Enthalpy of formation (∆Hf) is the heat change when one mole of a compound is formed from its constituent elements in their standard states.
First, we need to write the balanced equation for the combustion of propane:
C3H8(g) + 5O2(g) → 3CO2(g) + 4H2O(g)
The coefficients show that one mole of propane (C3H8) reacts with five moles of oxygen (O2) to produce three moles of carbon dioxide (CO2) and four moles of water (H2O).
Next, we'll calculate the enthalpy change (∆H) using the enthalpies of formation (∆Hf) for each compound involved in the reaction. The values are given below:
∆Hf(C3H8) = -103.9 kJ/mol
∆Hf(CO2) = -393.5 kJ/mol
∆Hf(H2O) = -285.8 kJ/mol
Applying Hess's Law (which states that the enthalpy change of a reaction is independent of the pathway), we can calculate the ∆H for the combustion of propane.

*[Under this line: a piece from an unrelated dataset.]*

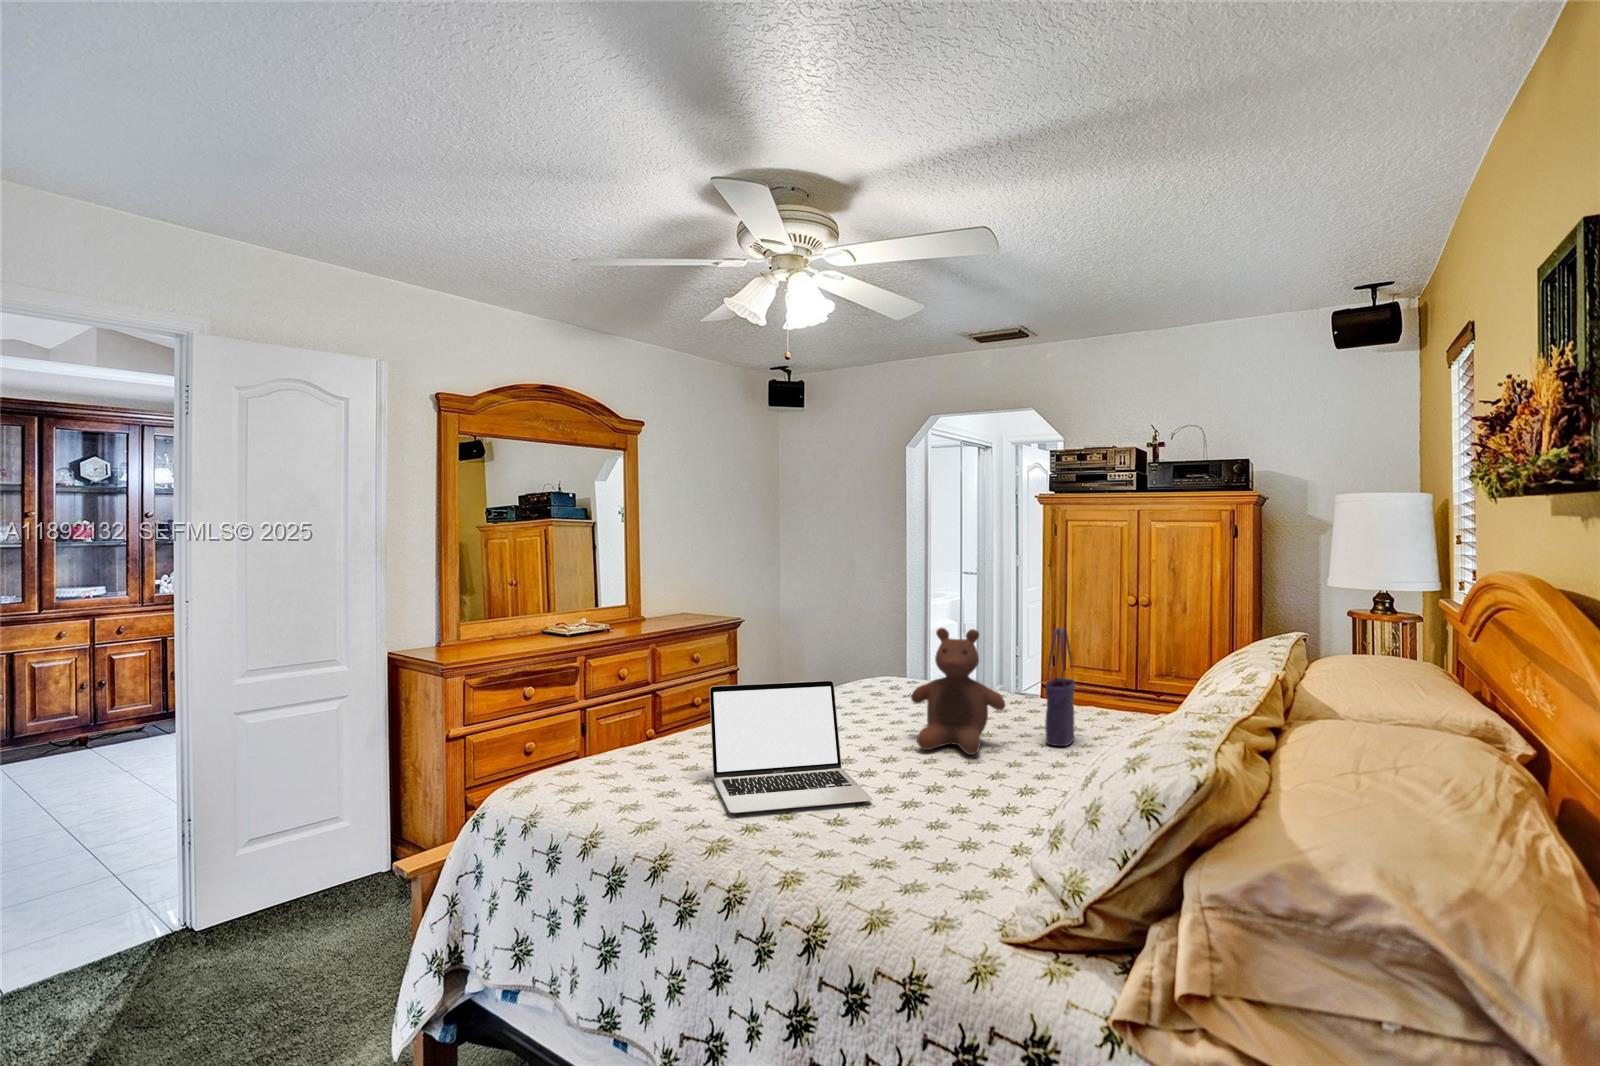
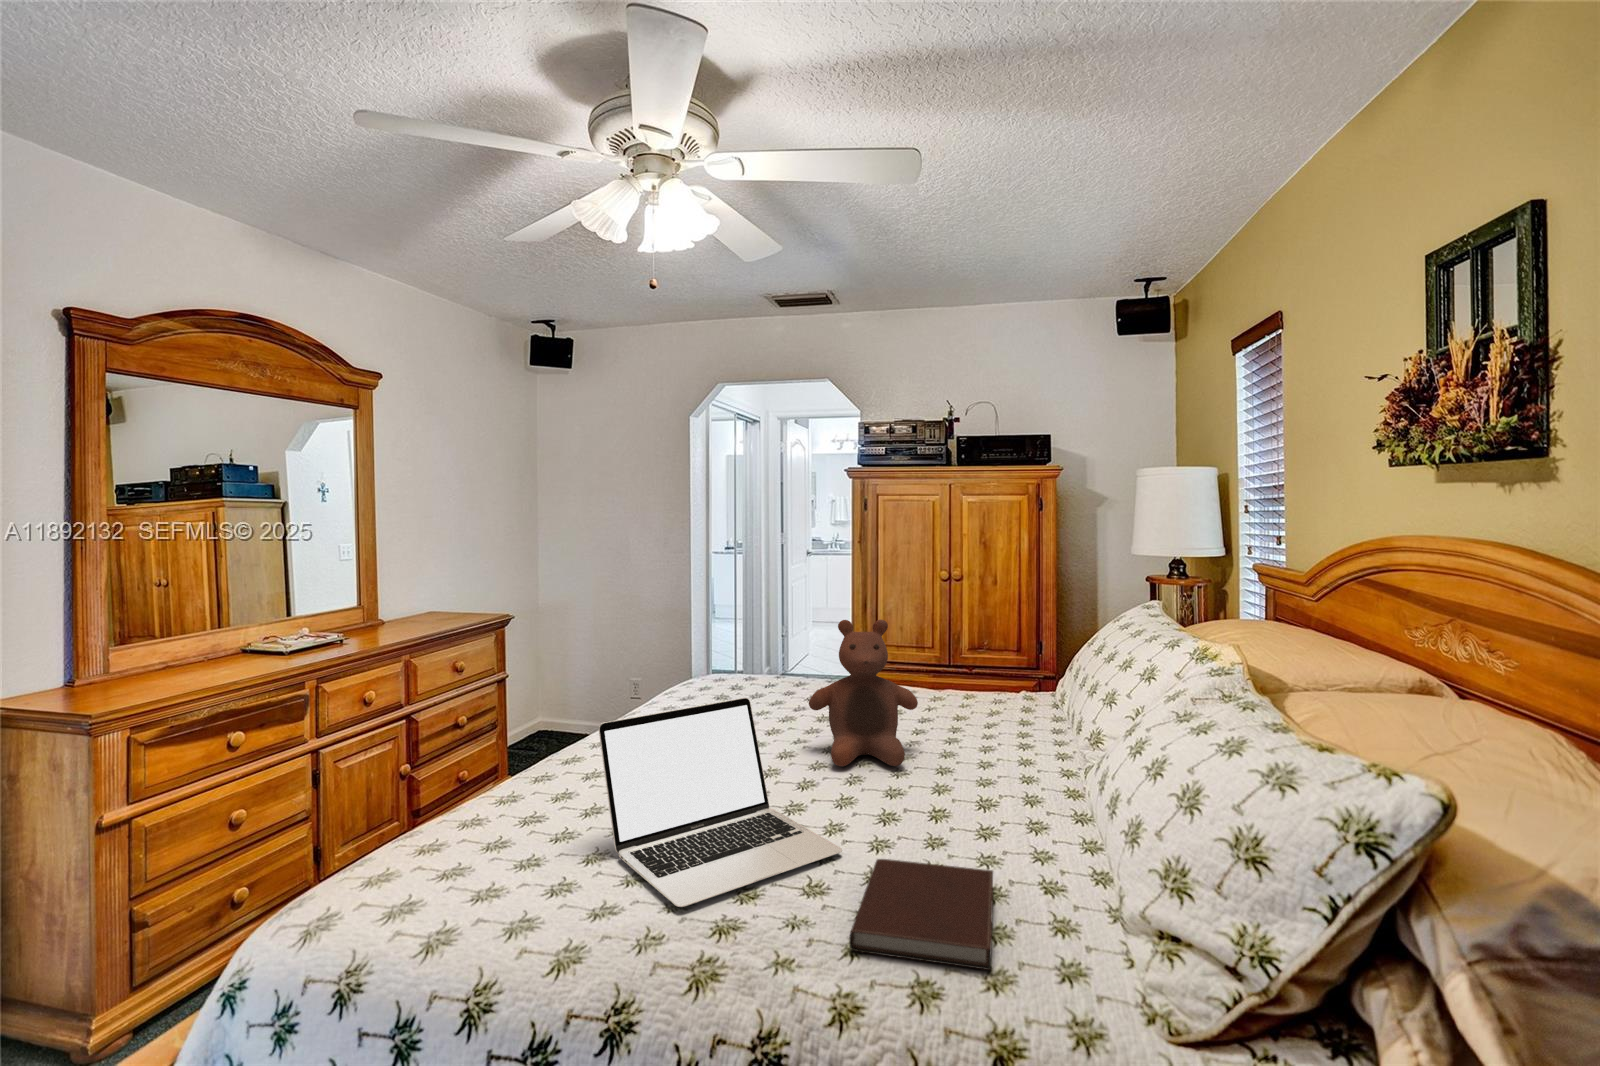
tote bag: present [1045,628,1075,746] -> none [950,612,978,742]
notebook: none [825,806,970,880] -> present [849,859,993,970]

∆H = (∆Hf(CO2) + ∆Hf(H2O)) - (∆Hf(C3H8) + ∆Hf(O2))
Substituting the values:
∆H = [3(-393.5 kJ/mol) + 4(-285.8 kJ/mol)] - [-103.9 kJ/mol + 5(0 kJ/mol)]
Simplifying the equation:
∆H = -1206.3 kJ/mol + 103.9 kJ/mol
∆H = -1102.4 kJ/mol
Now, we'll calculate the quantity of heat produced when 17.0g of propane (C3H8) is completely combusted.
First, we need to convert 17.0g of propane to moles:
Molar mass of C3H8 = (3*12.01 g/mol) + (8*1.01 g/mol) = 44.11 g/mol
Number of moles = Mass / Molar mass = 17.0 g / 44.11 g/mol ≈ 0.3854 mol
Finally, we'll calculate the quantity of heat produced:
Heat produced = ∆H x Number of moles
Heat produced = -1102.4 kJ/mol x 0.3854 mol ≈ -425.0 kJ (rounded to three significant figures)
Therefore, when 17.0g of propane is completely combusted in air under standard conditions, approximately -425.0 kJ of heat is produced. The negative sign indicates that it is an exothermic reaction, meaning heat is released.